Video report by ITV News Political Correspondent Carl Dinnen
Former bosses at Carillion have been accused of taking huge salaries while failing to spot the signs of the firm's impending collapse as they appeared in front of MPs.
Executives were told to explain why they had continued to approve large dividend payouts to investors and salary rises for themselves over a number of years despite concerns over profitability and cashflow.
They were also asked why they had not taken more action to correct a large black hole in the pensions fund, at a joint hearing of the Commons Business, Energy and Industrial Strategy Committee and the Work and Pensions Committee.
Ex-chairman Philip Green said he took "full and total" responsibility for the firm's failure - though he did not consider himself "culpable".
And former chief executive Keith Cochrane insisted that a short-term cash bailout could have allowed them to carry on, avoiding hundreds of job losses.
The bosses were told they "should not be let loose in other companies" in tough exchanges with MPs.
Work and Pensions Committee chairman Frank Field suggested the Government should find that key executives are not “fit and proper people" to serve on any other companies.
And Rachel Reeves MP suggested that their expressions of sadness and regret were "just words" while the company's workers would suffer the real consequences.
She challenged them to hand back some of their salary packages to help those learning they would get lower pensions as a result of the firm's failures.
The executives insisted they had done all they could - though with hindsight they might have acted differently.
Mr Green said the factors that led to it going into administration were its debt level, contrasts that went badly wrong, and a failure to get short-term funding in January.

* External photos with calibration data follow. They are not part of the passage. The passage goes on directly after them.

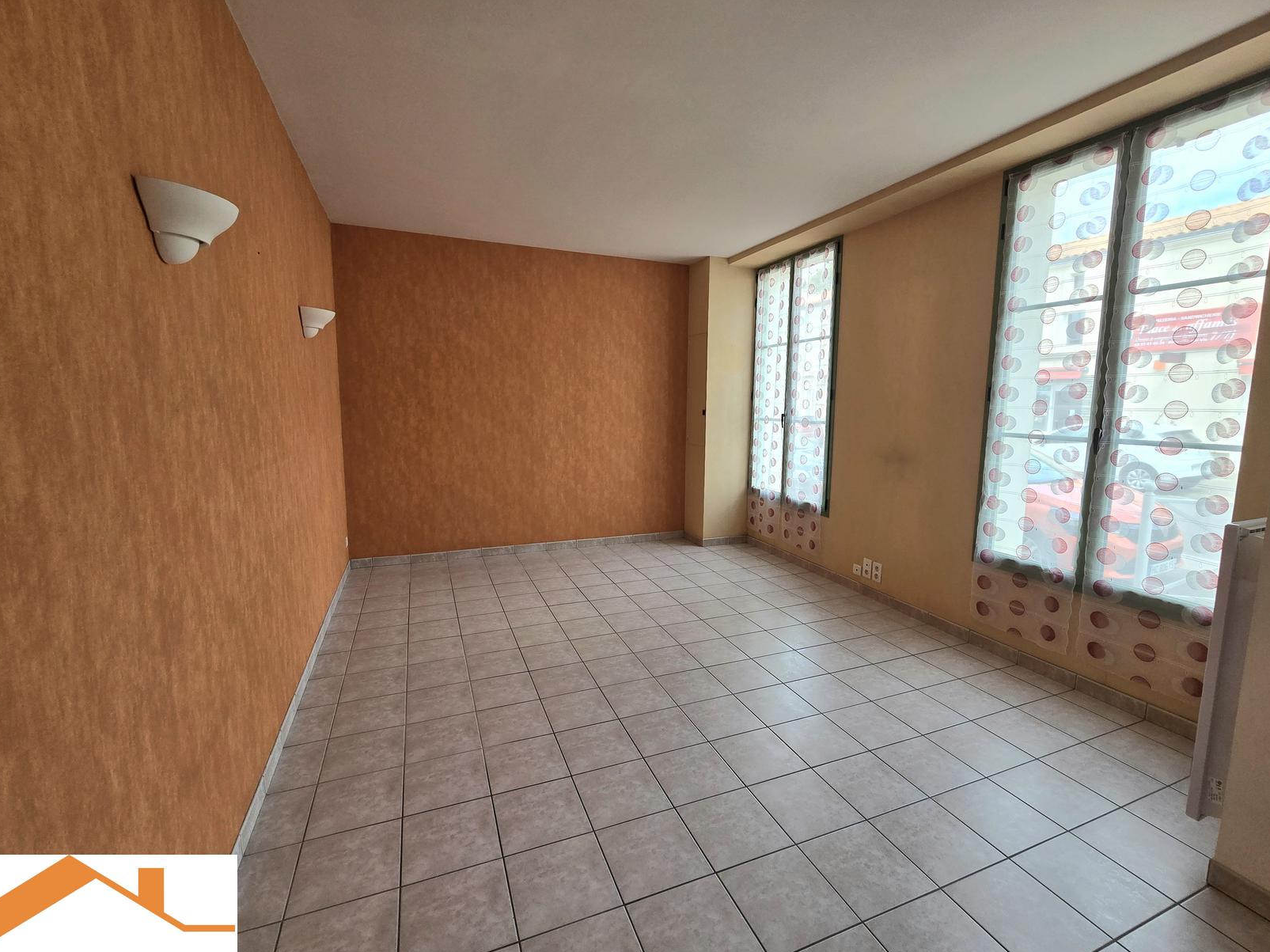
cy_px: 473
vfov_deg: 85.7
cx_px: 648
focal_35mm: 14
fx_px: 514
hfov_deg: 102.1
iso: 50
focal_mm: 2.2
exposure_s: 1/189
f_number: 2.2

Former finance director Zafar Khan also gave evidence in which he denied that he had been "asleep at the wheel" while in his post.

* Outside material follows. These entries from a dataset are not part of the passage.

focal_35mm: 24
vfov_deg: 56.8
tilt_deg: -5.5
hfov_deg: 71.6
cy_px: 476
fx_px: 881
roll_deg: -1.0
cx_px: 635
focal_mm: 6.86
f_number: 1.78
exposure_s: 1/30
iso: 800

"I believe I did everything that I could have done, essentially," he said.
Carillion was struggling under nearly £900 million of debt and last year reported a £587 million pension deficit.
It had been forced to issue a string of profit warnings in 2017, after a review of its construction contracts found them to be much less valuable than previously thought.
The firm then failed to gain further funding from lenders and collapsed last month.